■ **Extrait à lire**:
Claude Fleury, le collaborateur de Bossuet dans l'éducation du Dauphin, l'auteur d'une Histoire ecclésiastique très savante et très curieuse dont il a publié 22 volumes, sans préjudice de ceux qui ont été publiés il y a une quarantaine d'années et qu'il avait préparés, l'auteur de divers traités à l'usage de la jeunesse, qui n'ont pas cessé d'être employés dans l'enseignement religieux, Claude Fleury, disons-nous, est, au sujet des abus qui se sont introduits dans l'Eglise, en complet accord avec Rabelais qu'il n'avait probablement pas lu - et nous retrouvons chez lui, sous la forme modérée, mais ferme qui le caractérise, la plupart des critiques que nous avons rencontrées chez le curé de Meudon.

Il y a trois points entre autres sur lesquels Rabelais revient constamment : les moines, les dévotions, la papauté.

Sur ces trois points, Claude Fleury est aussi sévère que Rabelais.

Il s'emporte à différentes reprises contre l'ignorance des moines, dans laquelle il voit la cause de

< l'incontinence des clercs, des pillages et des violences des laïques, de la simonie ou trafic des choses saintes de la part des uns et des autres.»

Qu'on ne prenne pas la défense de l'ignorance en disant que cette simplicité conserve la vertu. L'ignorance n'est bonne à rien. C'est dans les siècles les plus ténébreux et chez les nations les plus grossières qu'on voit régner les vices les plus abominables.

■ **La consigne**:
Recopiez le texte sur Claude Fleury et Rabelais en commençant aux mots « < l'incontinence des » et en vous arrêtant après « les plus abominables. », tout en changeant « la vertu » en « la piété ». La liste ci-après n'a aucun rapport avec le texte sur Claude Fleury et Rabelais.

■ **Entrées sauvegardées**:
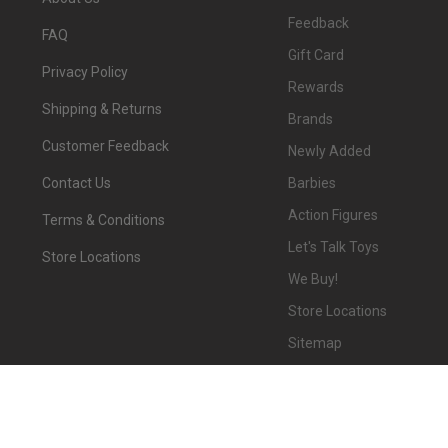
Feedback
FAQ
Gift Card
Privacy Policy
Rewards
Shipping & Returns
Brands
Customer Feedback
Newly Added
Barbies
Contact Us
Action Figures
Terms & Conditions
Let's Talk Toys
Store Locations
We Buy!
Store Locations
Sitemap
©
2026
We-R-Toys.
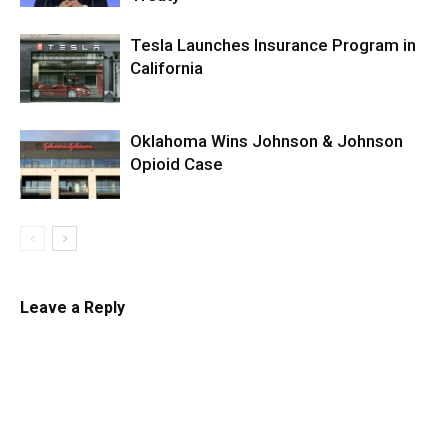
Tesla Launches Insurance Program in
California
Oklahoma Wins Johnson & Johnson
Opioid Case
Leave a Reply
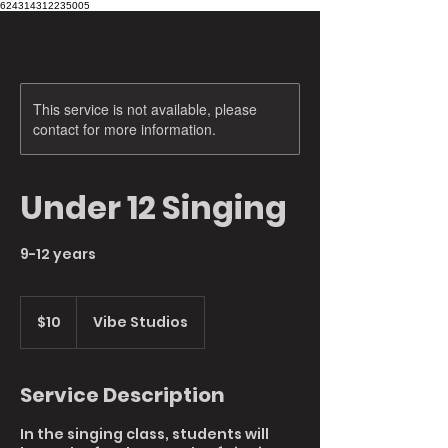
624314312235005
This service is not available, please
contact for more information.
Under 12 Singing
9-12 years
10
Australian
$10
Vibe Studios
dollars
Service Description
In the singing class, students will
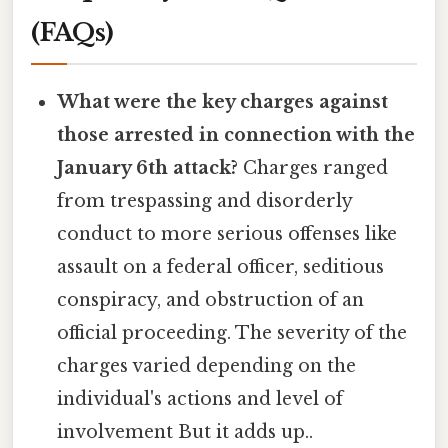
(FAQs)
What were the key charges against
those arrested in connection with the
January 6th attack?
Charges ranged
from trespassing and disorderly
conduct to more serious offenses like
assault on a federal officer, seditious
conspiracy, and obstruction of an
official proceeding. The severity of the
charges varied depending on the
individual's actions and level of
involvement But it adds up..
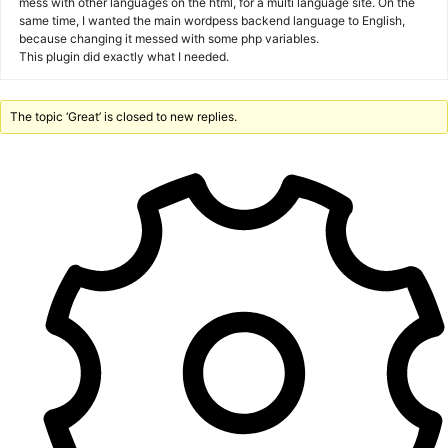
mess with other languages on the html, for a multi language site. On the
same time, I wanted the main wordpess backend language to English,
because changing it messed with some php variables.
This plugin did exactly what I needed.
The topic ‘Great’ is closed to new replies.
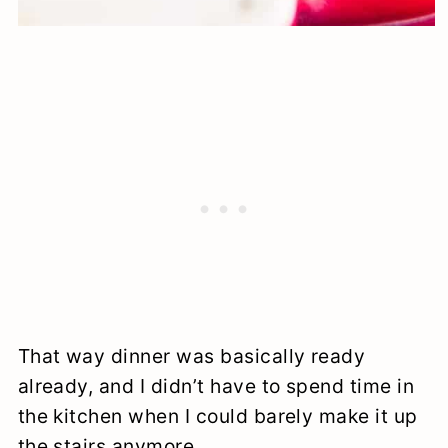
That way dinner was basically ready
already, and I didn’t have to spend time in
the kitchen when I could barely make it up
the stairs anymore.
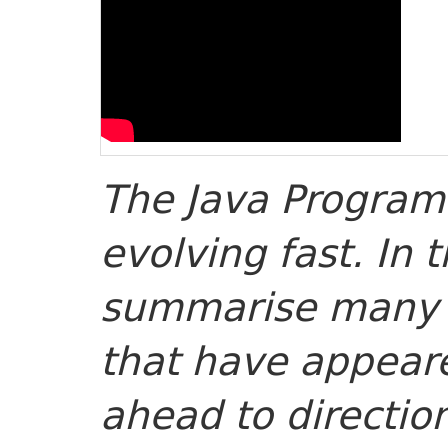
The Java Program
evolving fast. In t
summarise many o
that have appeare
ahead to directio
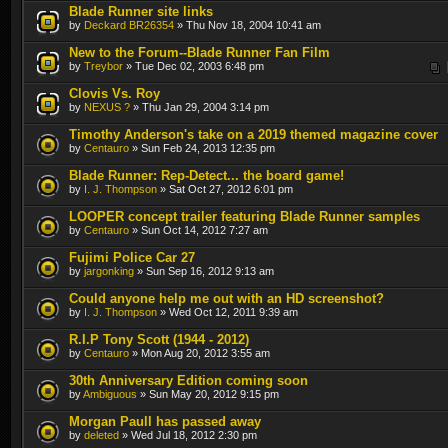
Blade Runner site links
by
Deckard BR26354
» Thu Nov 18, 2004 10:41 am
New to the Forum--Blade Runner Fan Film
by
Treybor
» Tue Dec 02, 2003 6:48 pm
Clovis Vs. Roy
by
NEXUS ?
» Thu Jan 29, 2004 3:14 pm
Timothy Anderson's take on a 2019 themed magazine cover
by
Centauro
» Sun Feb 24, 2013 12:35 pm
Blade Runner: Rep-Detect... the board game!
by
I. J. Thompson
» Sat Oct 27, 2012 6:01 pm
LOOPER concept trailer featuring Blade Runner samples
by
Centauro
» Sun Oct 14, 2012 7:27 am
Fujimi Police Car 27
by
jargonking
» Sun Sep 16, 2012 9:13 am
Could anyone help me out with an HD screenshot?
by
I. J. Thompson
» Wed Oct 12, 2011 9:39 am
R.I.P Tony Scott (1944 - 2012)
by
Centauro
» Mon Aug 20, 2012 3:55 am
30th Anniversary Edition coming soon
by
Ambiguous
» Sun May 20, 2012 9:15 pm
Morgan Paull has passed away
by
deleted
» Wed Jul 18, 2012 2:30 pm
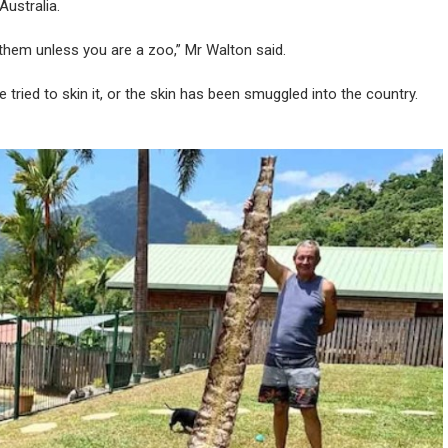
Australia.
them unless you are a zoo,” Mr Walton said.
ried to skin it, or the skin has been smuggled into the country.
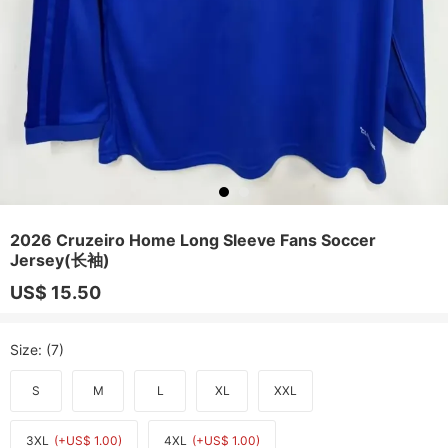
2026 Cruzeiro Home Long Sleeve Fans Soccer
Jersey(长袖)
US$ 15.50
Size
: (7)
S
M
L
XL
XXL
3XL
(+US$ 1.00)
4XL
(+US$ 1.00)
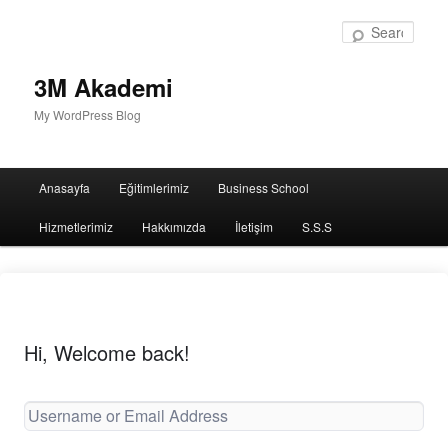
Sear
3M Akademi
My WordPress Blog
Main
Anasayfa
Eğitimlerimiz
Business School
menu
Hizmetlerimiz
Hakkımızda
İletişim
S.S.S
Hi, Welcome back!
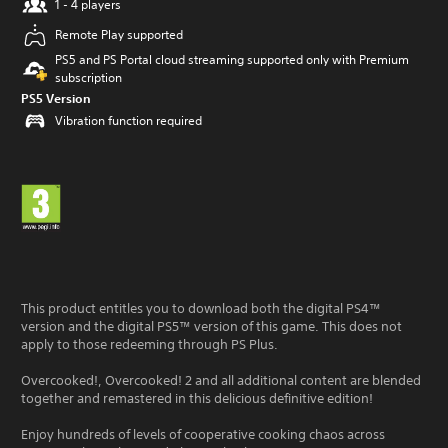
1 - 4 players
Remote Play supported
PS5 and PS Portal cloud streaming supported only with Premium
subscription
PS5 Version
Vibration function required
This product entitles you to download both the digital PS4™
version and the digital PS5™ version of this game. This does not
apply to those redeeming through PS Plus.
Overcooked!, Overcooked! 2 and all additional content are blended
together and remastered in this delicious definitive edition!
Enjoy hundreds of levels of cooperative cooking chaos across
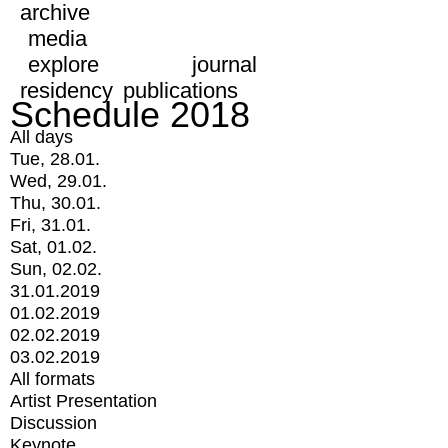
archive
media
explore
journal
residency
publications
Schedule 2018
All days
Tue, 28.01.
Wed, 29.01.
Thu, 30.01.
Fri, 31.01.
Sat, 01.02.
Sun, 02.02.
31.01.2019
01.02.2019
02.02.2019
03.02.2019
All formats
Artist Presentation
Discussion
Keynote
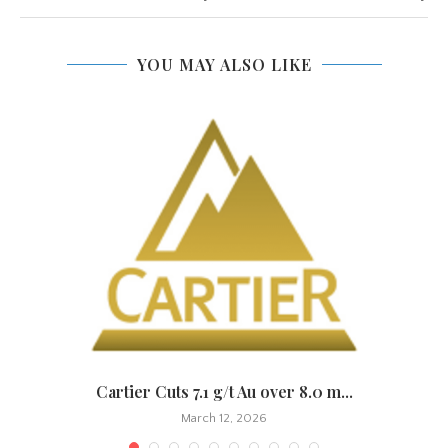
YOU MAY ALSO LIKE
.
Cartier Cuts 7.1 g/t Au over 8.0 m...
March 12, 2026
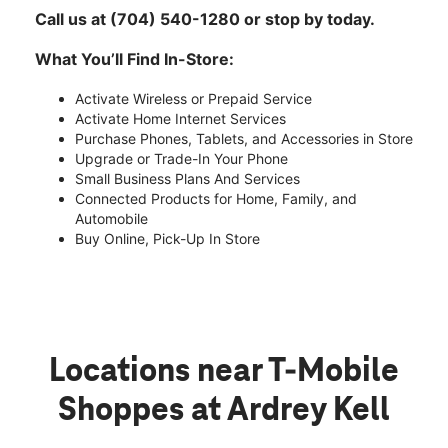
Call us at (704) 540-1280 or stop by today.
What You’ll Find In-Store:
Activate Wireless or Prepaid Service
Activate Home Internet Services
Purchase Phones, Tablets, and Accessories in Store
Upgrade or Trade-In Your Phone
Small Business Plans And Services
Connected Products for Home, Family, and
Automobile
Buy Online, Pick-Up In Store
Locations near T-Mobile
Shoppes at Ardrey Kell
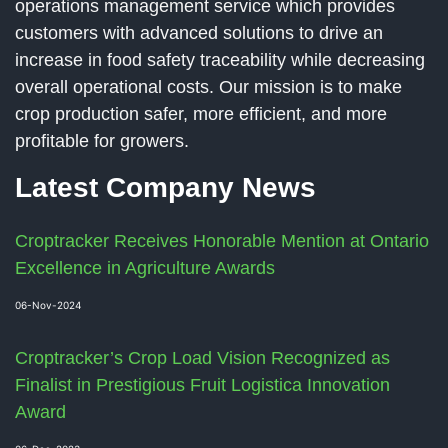
operations management service which provides
customers with advanced solutions to drive an
increase in food safety traceability while decreasing
overall operational costs. Our mission is to make
crop production safer, more efficient, and more
profitable for growers.
Latest Company News
Croptracker Receives Honorable Mention at Ontario
Excellence in Agriculture Awards
06-Nov-2024
Croptracker’s Crop Load Vision Recognized as
Finalist in Prestigious Fruit Logistica Innovation
Award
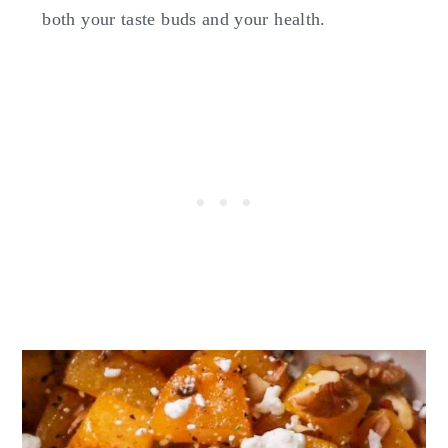
both your taste buds and your health.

■ **Réponse attendue**:
< l'incontinence des clercs, des pillages et des violences des laïques, de la simonie ou trafic des choses saintes de la part des uns et des autres.»

Qu'on ne prenne pas la défense de l'ignorance en disant que cette simplicité conserve la piété. L'ignorance n'est bonne à rien. C'est dans les siècles les plus ténébreux et chez les nations les plus grossières qu'on voit régner les vices les plus abominables.